Meta and its CEO, Mark Zuckerberg, allowed Facebook and Instagram to become a “marketplace for predators in search of children,” a new lawsuit from the New Mexico attorney general alleges, as first reported by The Wall Street Journal. The lawsuit, filed in state court on Tuesday, also claims Meta’s algorithms recommend sexual content to children.
As outlined in the complaint, the New Mexico attorney general’s office conducted an investigation that involved creating test profiles on Facebook and Instagram that appeared to be teenagers or preteens. Not only did the office find inappropriate recommendations for each of the decoys, such as an account that openly posted adult pornography, but it also found that they attracted predators as well.
One test account claiming to be a 13-year-old girl garnered over 6,700 followers, most of whom were adult males. Some of them asked her to contact them privately on WhatsApp, Telegram, and Kik, or meet offline. The complaint says the fake 13-year-old’s account also received messages “filled with pictures and videos of genitalia, including exposed penises, which she received at least 3-4 times per week.” The account attempted to report many posts and accounts, but Meta “advised that it found no violation of Community Standards,” according to the lawsuit.
“Meta’s platforms Facebook and Instagram are a breeding ground for predators who target children for human trafficking, the distribution of sexual images, grooming, and solicitation,” the lawsuit states. “Teens and preteens can easily register for unrestricted accounts because of a lack of age verification. When they do, Meta directs harmful and inappropriate material at them.”
The Journal has published a series of reports over the past several months that found disturbing patterns on Facebook and Instagram. Most recently, the outlet published an investigation into how Facebook appears to enable and promote groups dedicated to sharing child sexual abuse material. Meta responded by expanding the child safety-related terms, phrases, and emoji it uses to find predatory networks. It also stopped recommending groups with members that “exhibit potentially suspicious behavior.”
“We use sophisticated technology, hire child safety experts, report content to the National Center for Missing and Exploited Children, and share information and tools with other companies and law enforcement, including state attorneys general, to help root out predators,” a Meta spokesperson told the Journal. Meta didn’t immediately respond to The Verge’s request for comment.

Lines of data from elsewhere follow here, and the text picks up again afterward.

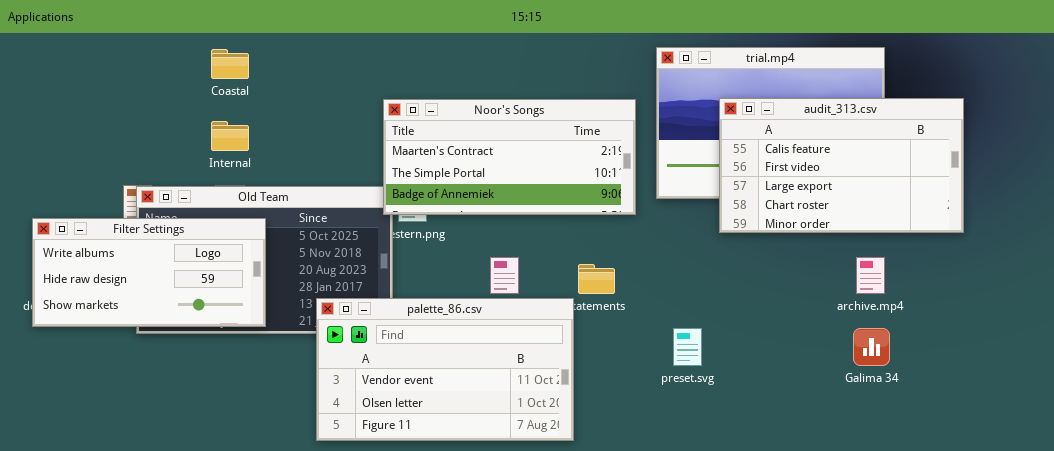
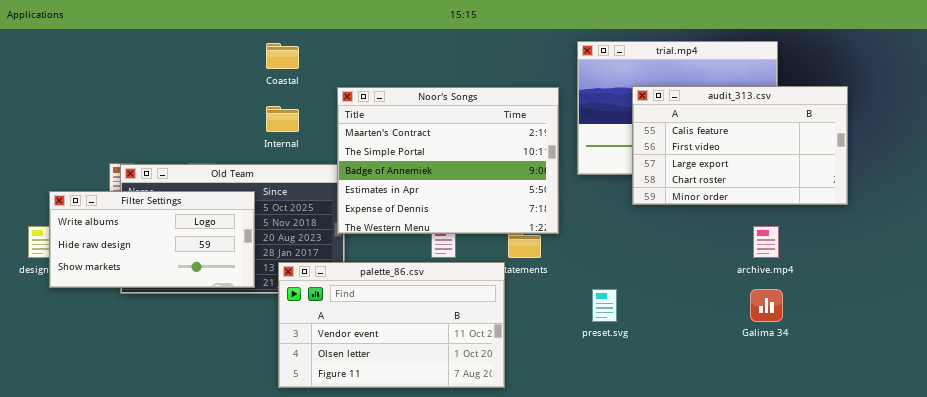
Coastal: [211,49,249,79] -> [266,43,299,69], moved
Noor's Songs: [383,99,636,215] -> [337,87,559,234], resized
Internal: [211,121,249,151] -> [266,106,299,132], moved
Filter Settings: [32,218,266,327] -> [49,191,255,288], moved

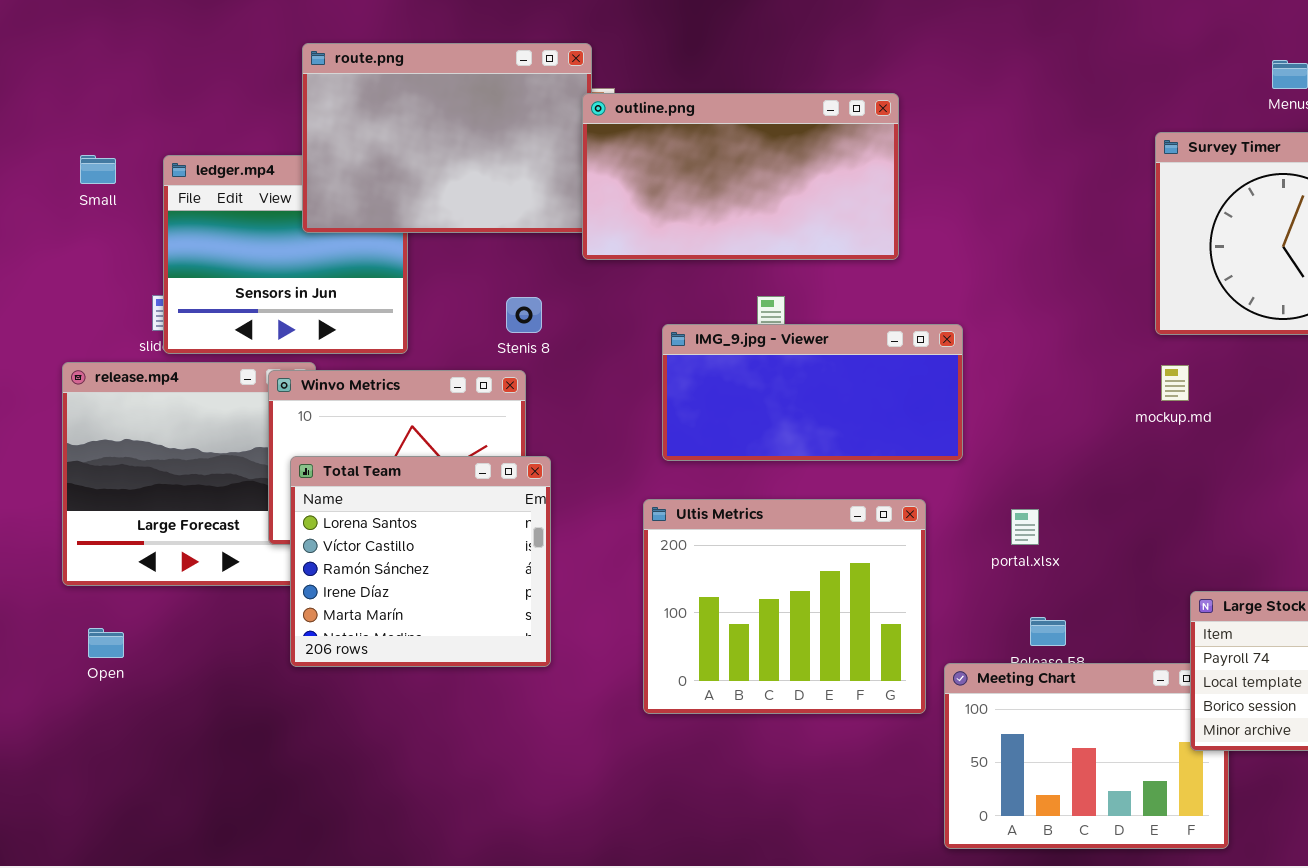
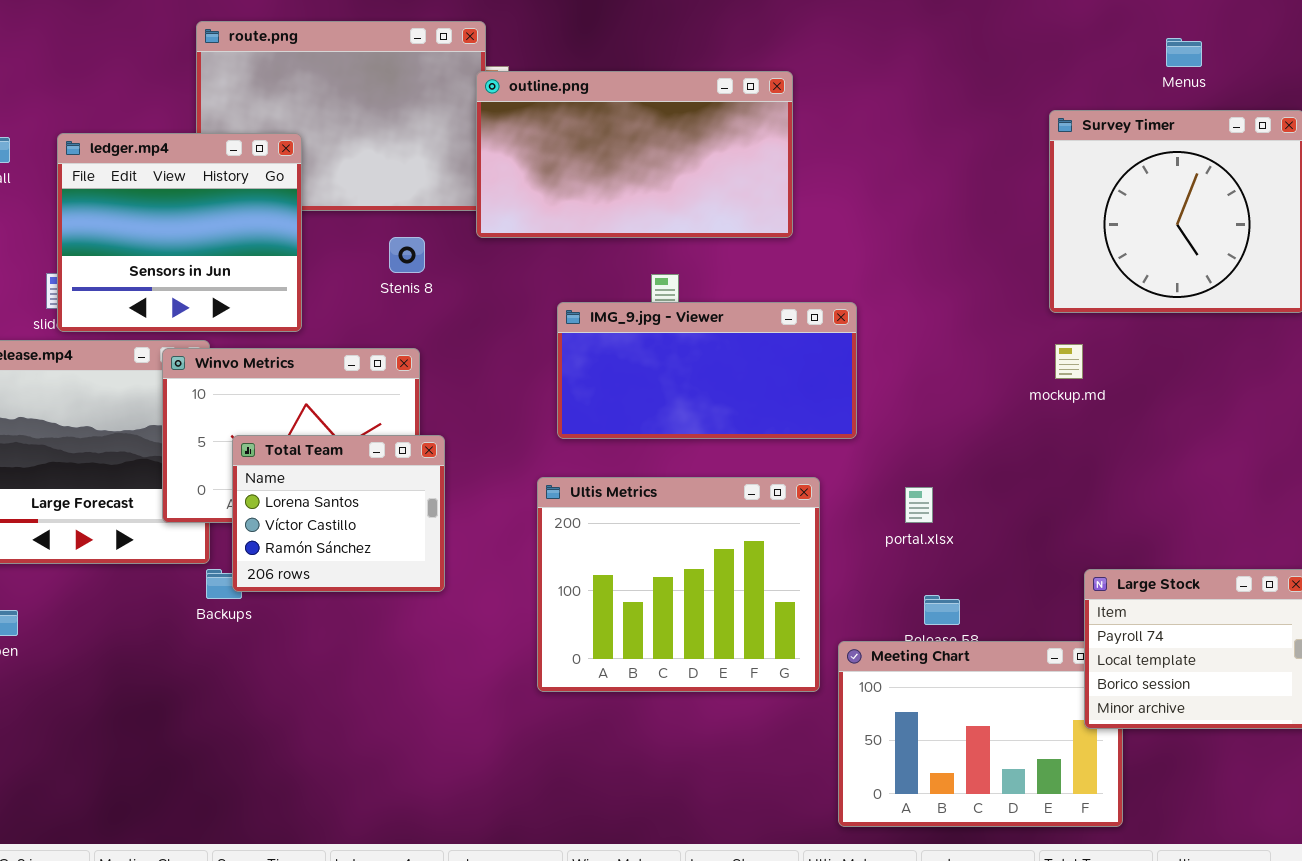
ledger.mp4: [163,155,408,354] -> [57,133,302,332], raised
Stenis 8: [506,297,542,333] -> [389,237,425,273], moved
Total Team: [290,456,551,667] -> [232,435,445,592], resized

New Mexico Attorney General Raúl Torrez claims Meta is downplaying the dangers children face on the platform, adding that the company continues to “prioritize engagement and ad revenue over the safety of the most vulnerable members of our society.
Meta is currently facing dozens of lawsuits that allege its platforms harm the mental health of children. Zuckerberg and the CEOs of several other major social platforms are also set to testify before the US Senate in January “about their failure to protect children online.”
Update December 6th, 11:12AM ET: Added additional details from the complaint.